EXERCISE PROMPT: In the listing that follows, the range to quote begins at the line that has "middle dip: (895, 625)" and ends after the line that has "ring dip: (1262, 657)"; quote it verbatim and add nothing.

LISTED RECORDS:
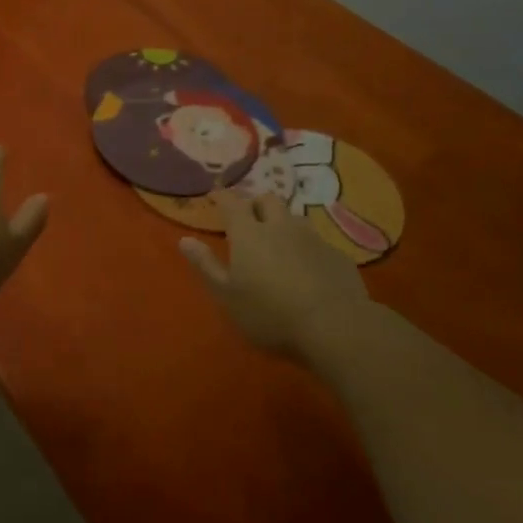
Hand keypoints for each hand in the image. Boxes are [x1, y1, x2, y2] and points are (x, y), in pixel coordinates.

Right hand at [179, 190, 367, 359]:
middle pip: (267, 200)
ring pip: (294, 219)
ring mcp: (313, 239)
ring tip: (279, 243)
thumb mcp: (227, 296)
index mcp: (249, 233)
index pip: (231, 202)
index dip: (221, 196)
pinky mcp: (338, 256)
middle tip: (248, 220)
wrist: (336, 328)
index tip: (215, 195)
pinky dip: (307, 249)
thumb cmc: (271, 313)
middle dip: (255, 205)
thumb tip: (184, 240)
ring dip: (283, 224)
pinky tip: (308, 270)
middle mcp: (280, 226)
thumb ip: (206, 266)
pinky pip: (318, 243)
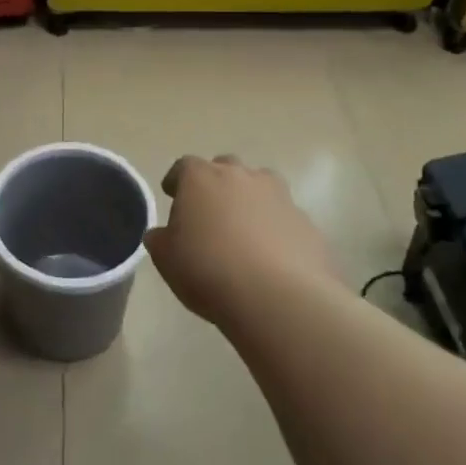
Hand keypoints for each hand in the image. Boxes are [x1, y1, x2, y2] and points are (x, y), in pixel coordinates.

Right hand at [146, 156, 335, 326]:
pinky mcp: (305, 222)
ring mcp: (278, 196)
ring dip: (250, 200)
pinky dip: (275, 228)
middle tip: (209, 212)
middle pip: (225, 168)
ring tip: (244, 230)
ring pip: (260, 186)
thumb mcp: (167, 260)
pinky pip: (283, 218)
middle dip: (216, 185)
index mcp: (201, 178)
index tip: (172, 195)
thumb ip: (160, 240)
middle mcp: (241, 176)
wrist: (277, 297)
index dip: (177, 181)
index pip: (184, 166)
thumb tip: (161, 234)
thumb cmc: (209, 270)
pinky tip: (271, 256)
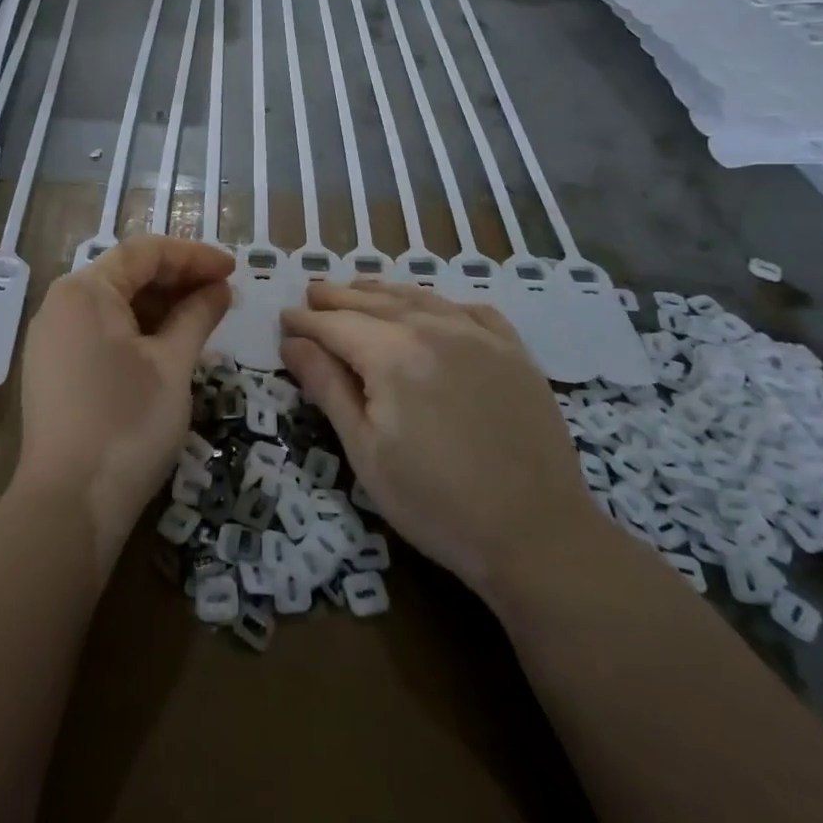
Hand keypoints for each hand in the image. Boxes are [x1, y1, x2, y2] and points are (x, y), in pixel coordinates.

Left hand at [16, 237, 233, 548]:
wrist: (69, 506)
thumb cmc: (128, 423)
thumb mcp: (173, 364)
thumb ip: (197, 316)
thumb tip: (219, 289)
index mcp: (85, 291)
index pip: (145, 253)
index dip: (194, 256)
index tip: (234, 269)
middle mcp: (61, 305)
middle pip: (127, 275)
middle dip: (178, 280)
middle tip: (224, 294)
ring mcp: (52, 339)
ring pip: (114, 305)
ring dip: (160, 306)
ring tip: (204, 318)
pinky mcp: (53, 370)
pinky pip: (100, 332)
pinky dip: (138, 330)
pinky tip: (170, 344)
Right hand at [280, 280, 600, 605]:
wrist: (537, 534)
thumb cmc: (435, 503)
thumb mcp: (366, 451)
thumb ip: (328, 388)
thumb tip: (293, 343)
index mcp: (392, 354)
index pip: (336, 324)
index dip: (307, 321)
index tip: (285, 318)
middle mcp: (434, 329)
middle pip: (374, 302)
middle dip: (338, 297)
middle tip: (312, 291)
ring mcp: (480, 336)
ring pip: (420, 298)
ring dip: (383, 291)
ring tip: (358, 288)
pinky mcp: (514, 351)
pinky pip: (470, 310)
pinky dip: (440, 303)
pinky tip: (433, 309)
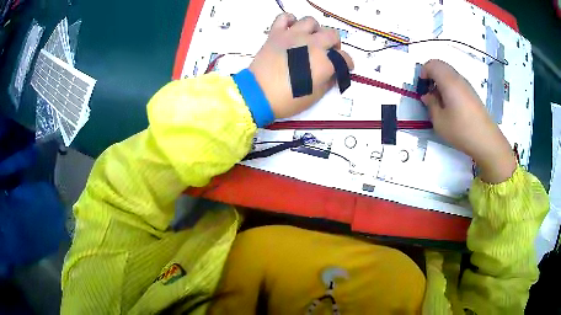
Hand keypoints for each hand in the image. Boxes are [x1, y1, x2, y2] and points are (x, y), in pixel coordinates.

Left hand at [249, 14, 353, 118]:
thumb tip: (333, 72)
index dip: (347, 63)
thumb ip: (329, 81)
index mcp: (324, 61)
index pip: (345, 58)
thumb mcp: (315, 96)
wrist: (258, 94)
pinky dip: (289, 20)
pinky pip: (284, 17)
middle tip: (328, 52)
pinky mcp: (276, 33)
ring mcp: (293, 35)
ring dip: (315, 30)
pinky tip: (291, 29)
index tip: (345, 67)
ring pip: (311, 21)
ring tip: (310, 39)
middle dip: (335, 44)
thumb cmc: (288, 99)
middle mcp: (312, 44)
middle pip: (332, 35)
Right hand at [420, 60, 516, 182]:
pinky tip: (451, 105)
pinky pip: (457, 82)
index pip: (432, 64)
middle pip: (441, 65)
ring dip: (441, 81)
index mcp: (448, 81)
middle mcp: (458, 79)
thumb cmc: (461, 130)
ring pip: (449, 73)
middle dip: (431, 74)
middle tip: (428, 92)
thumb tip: (427, 96)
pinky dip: (449, 87)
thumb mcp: (440, 121)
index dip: (423, 72)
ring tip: (439, 100)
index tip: (422, 87)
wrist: (486, 140)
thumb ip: (431, 105)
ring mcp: (467, 85)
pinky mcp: (472, 94)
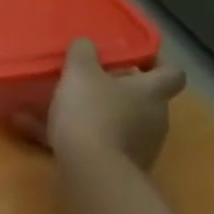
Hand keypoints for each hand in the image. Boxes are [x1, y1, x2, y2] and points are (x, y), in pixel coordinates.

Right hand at [15, 39, 186, 169]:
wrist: (91, 170)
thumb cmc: (92, 113)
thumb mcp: (80, 74)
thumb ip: (83, 54)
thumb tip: (86, 43)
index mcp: (152, 92)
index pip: (172, 73)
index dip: (157, 65)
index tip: (136, 61)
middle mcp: (155, 119)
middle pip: (144, 100)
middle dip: (119, 93)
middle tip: (91, 85)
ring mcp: (142, 147)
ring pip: (120, 124)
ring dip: (97, 117)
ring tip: (60, 112)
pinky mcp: (123, 169)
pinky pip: (98, 146)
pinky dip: (77, 139)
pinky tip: (41, 135)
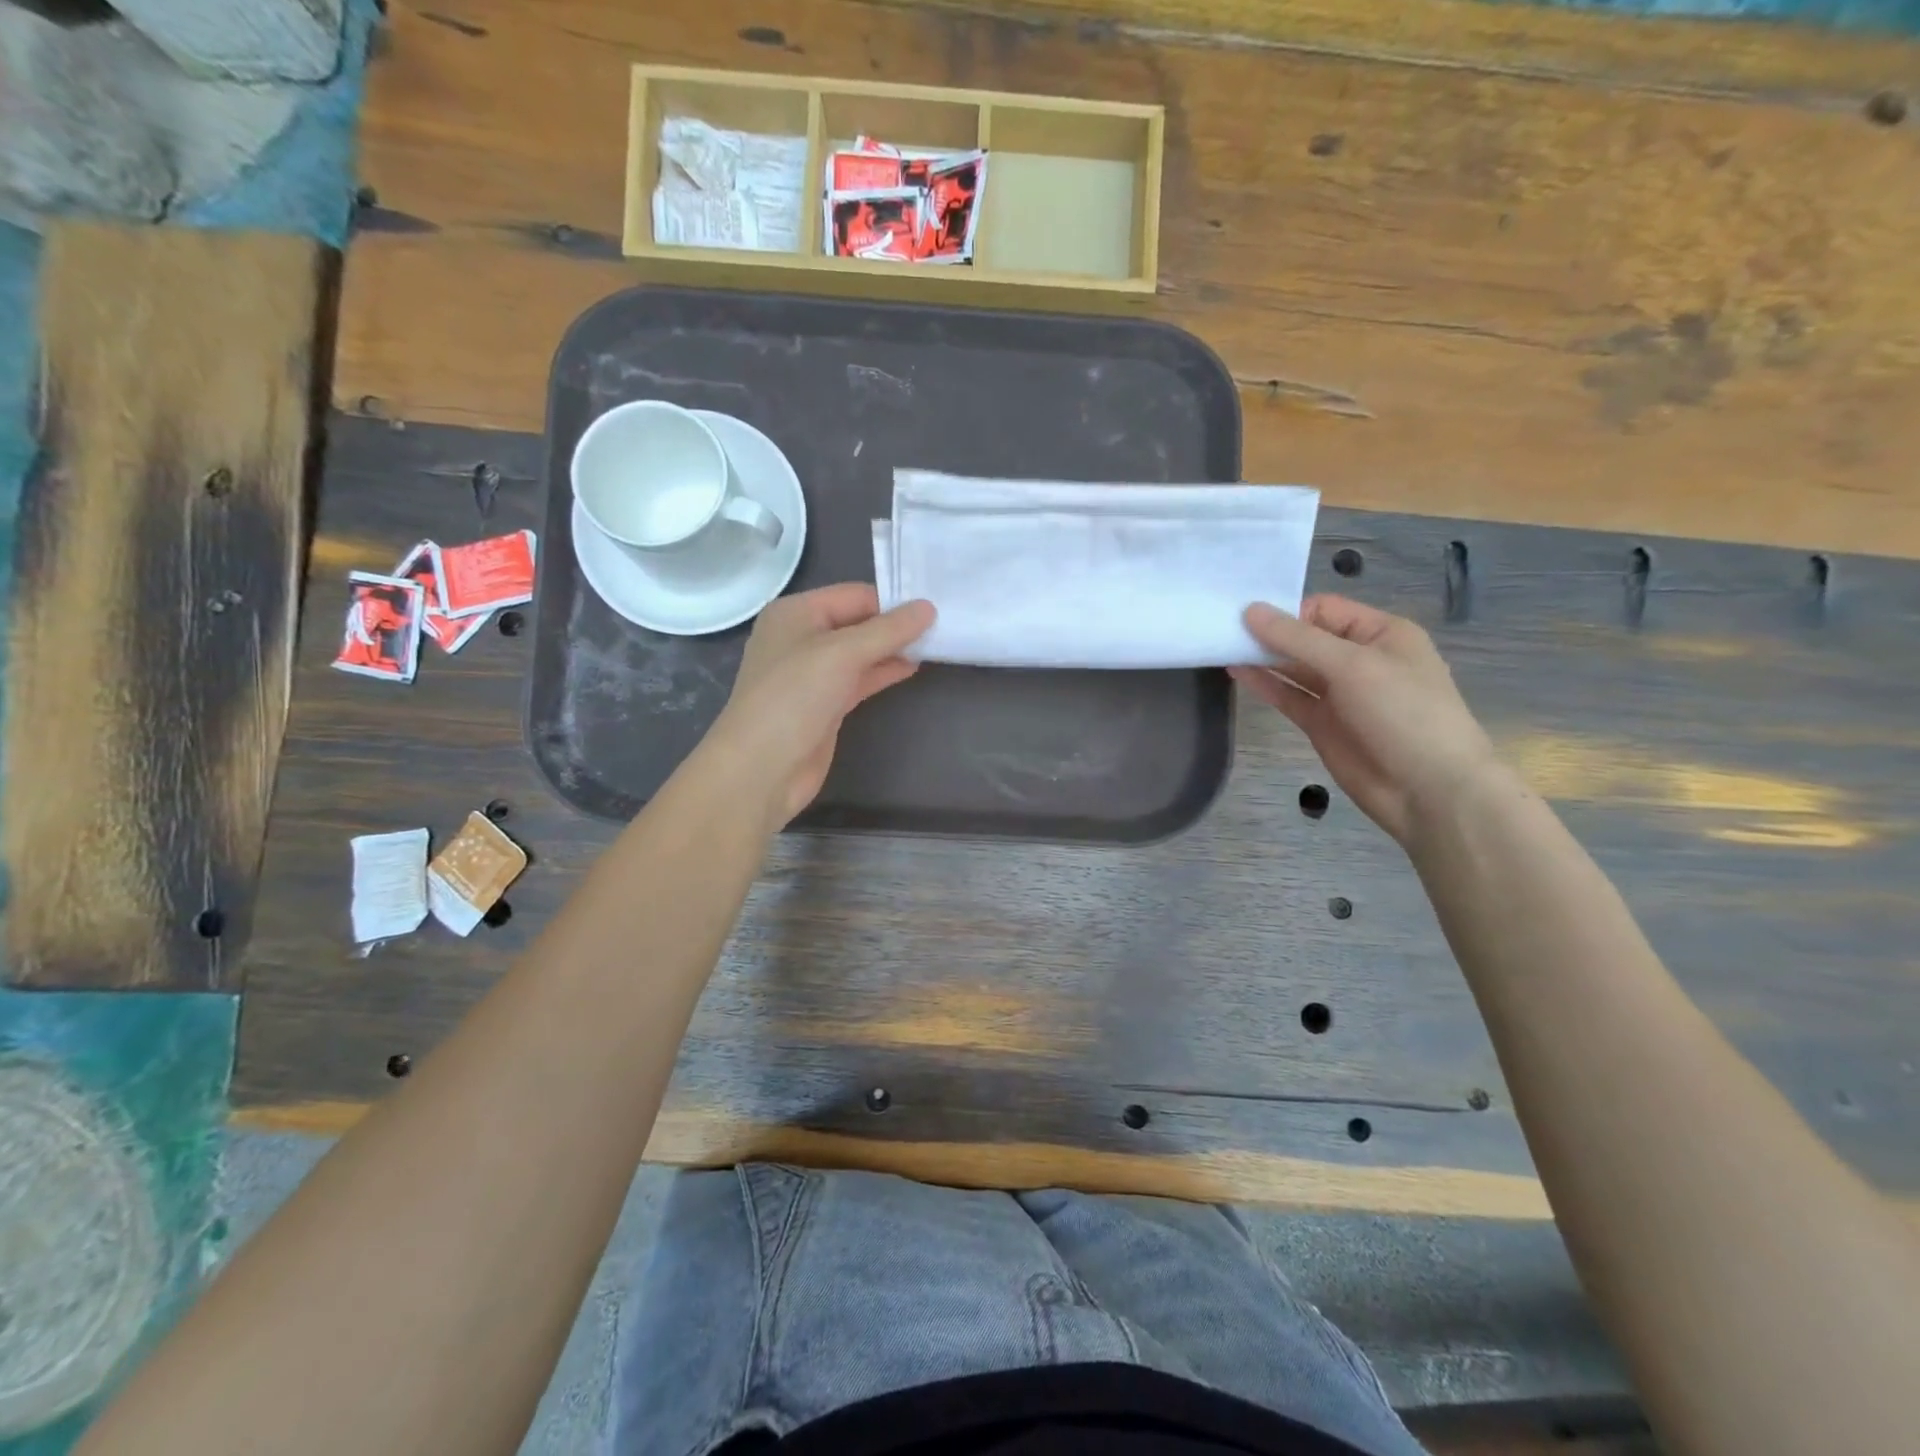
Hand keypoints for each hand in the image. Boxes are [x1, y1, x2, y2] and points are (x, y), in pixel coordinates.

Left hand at [708, 584, 935, 827]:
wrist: (762, 768)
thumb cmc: (794, 698)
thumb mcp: (842, 654)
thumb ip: (888, 630)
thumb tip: (928, 607)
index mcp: (795, 612)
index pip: (854, 595)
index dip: (892, 601)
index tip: (934, 608)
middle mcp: (801, 637)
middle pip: (858, 622)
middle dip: (895, 625)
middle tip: (943, 625)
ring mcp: (812, 673)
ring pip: (860, 652)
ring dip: (893, 649)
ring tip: (936, 646)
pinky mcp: (824, 704)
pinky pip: (859, 679)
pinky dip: (883, 672)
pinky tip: (912, 668)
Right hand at [1231, 595, 1498, 844]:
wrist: (1427, 789)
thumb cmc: (1402, 713)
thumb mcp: (1352, 665)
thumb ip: (1297, 639)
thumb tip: (1250, 611)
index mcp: (1381, 634)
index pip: (1325, 609)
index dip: (1287, 611)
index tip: (1246, 616)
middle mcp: (1360, 659)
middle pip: (1306, 637)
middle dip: (1269, 633)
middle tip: (1223, 628)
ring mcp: (1340, 694)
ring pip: (1294, 667)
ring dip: (1262, 657)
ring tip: (1221, 647)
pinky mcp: (1322, 723)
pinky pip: (1289, 696)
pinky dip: (1265, 684)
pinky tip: (1236, 672)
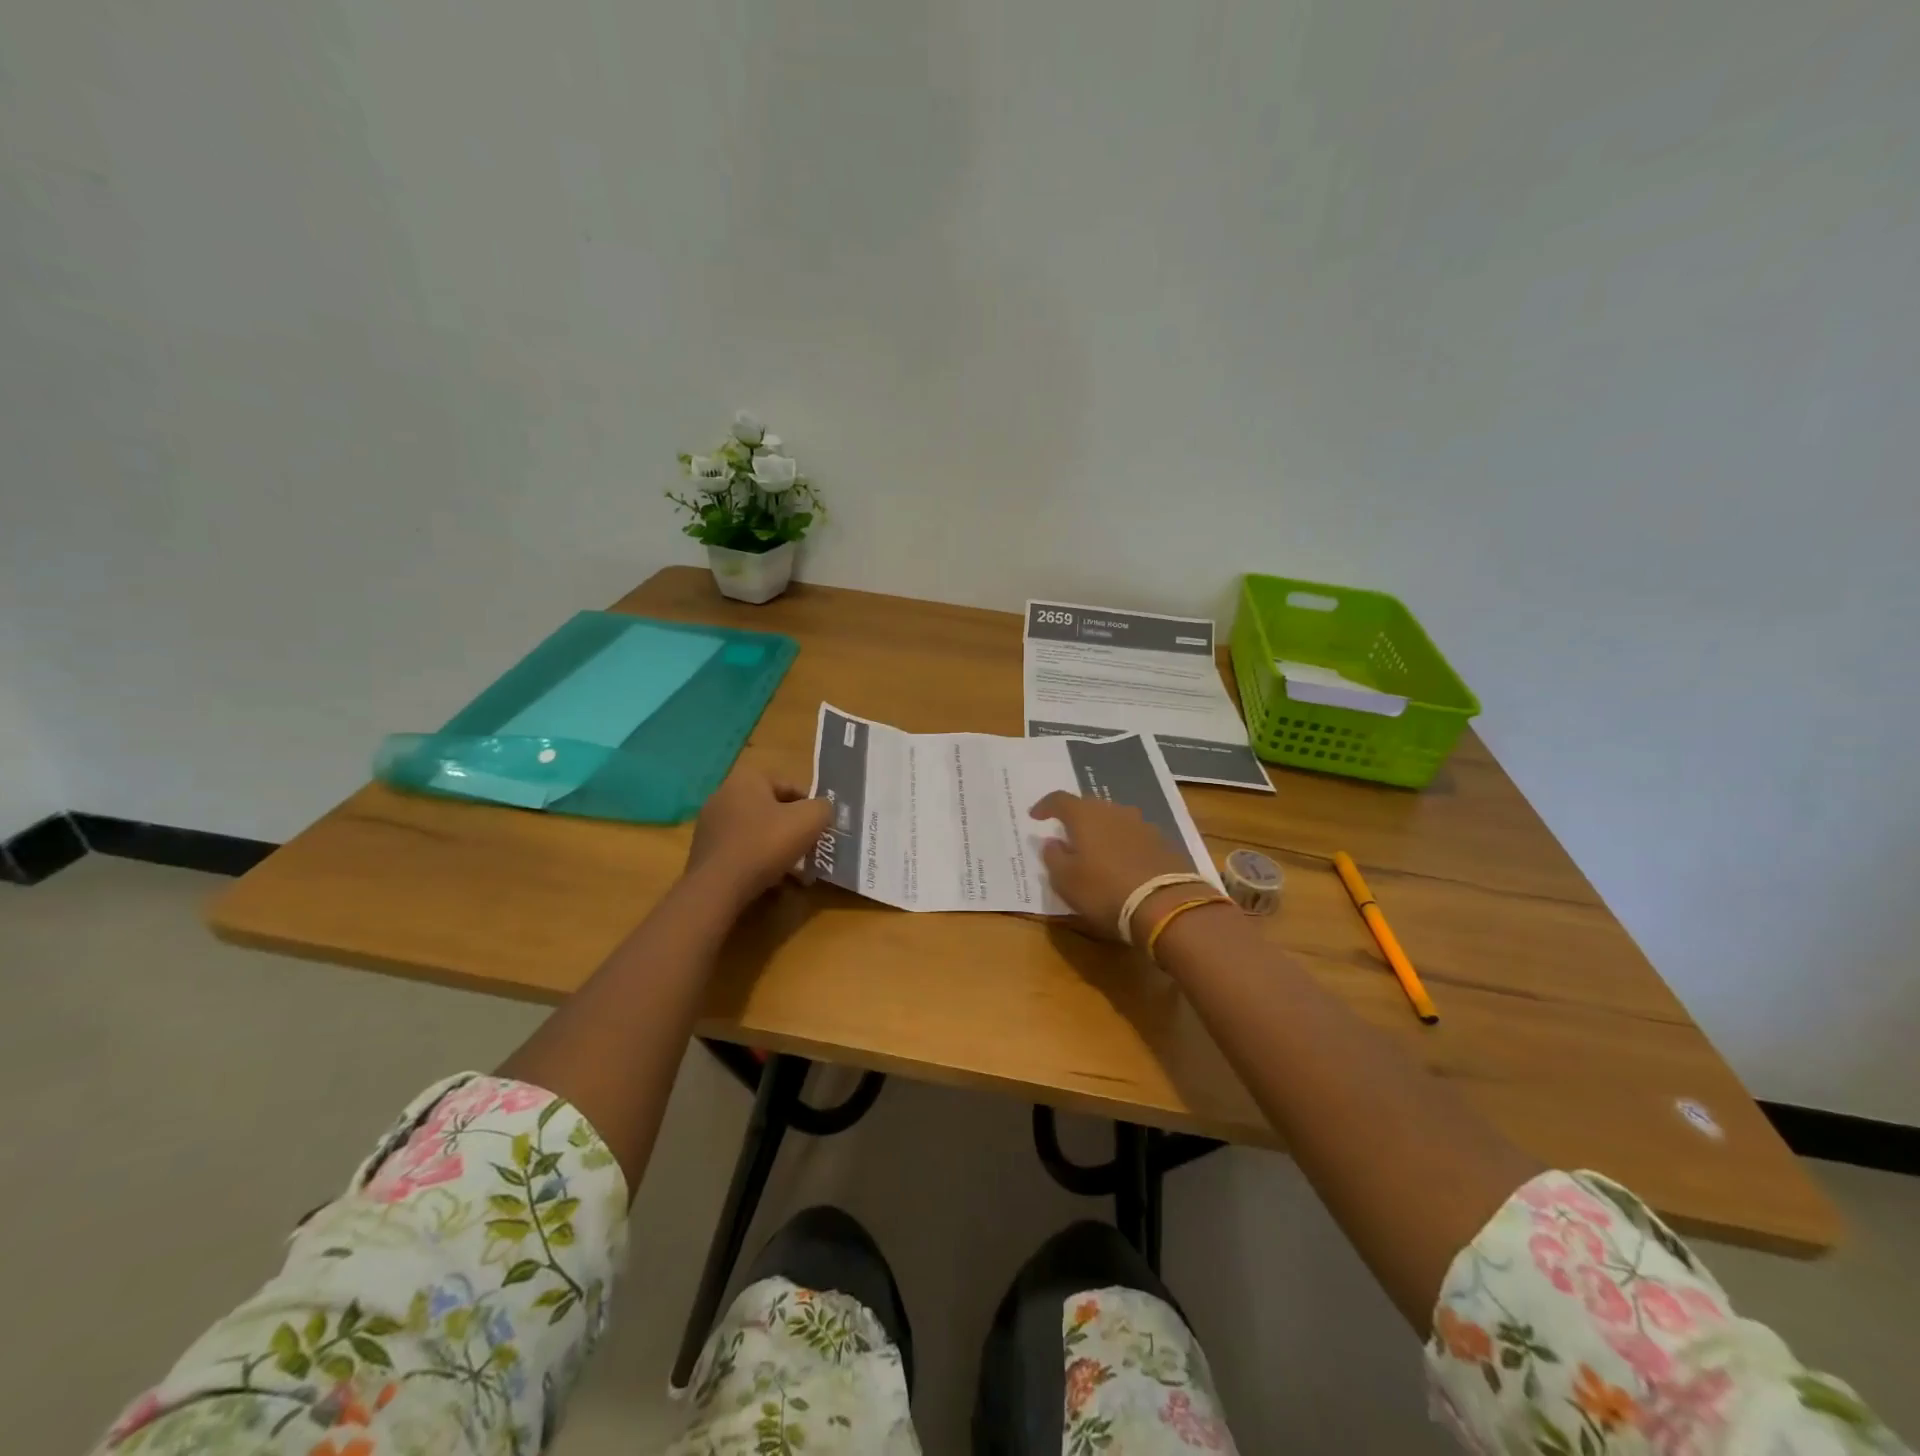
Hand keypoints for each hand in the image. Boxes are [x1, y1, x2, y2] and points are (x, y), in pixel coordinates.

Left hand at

TASK RESPONSE:
middle dip: (895, 625)
middle tip: (943, 625)
ring mcp: (812, 673)
ring pip: (860, 652)
ring dip: (893, 649)
ring tip: (936, 646)
pinky mcp: (824, 704)
pinky pip: (859, 679)
pinky dip: (883, 672)
pinky tip: (912, 668)
Right hand at [1231, 595, 1498, 844]:
wrist: (1427, 789)
thumb cmc: (1402, 713)
thumb mcp: (1352, 665)
thumb ip: (1297, 639)
thumb tip: (1250, 611)
index mcp: (1381, 634)
index pip: (1325, 609)
index dip: (1287, 611)
index tip: (1246, 616)
middle mcp: (1360, 659)
middle pip: (1306, 637)
middle dip: (1269, 633)
middle tip: (1223, 628)
ring mcp: (1340, 694)
ring pip: (1294, 667)
ring dip: (1262, 657)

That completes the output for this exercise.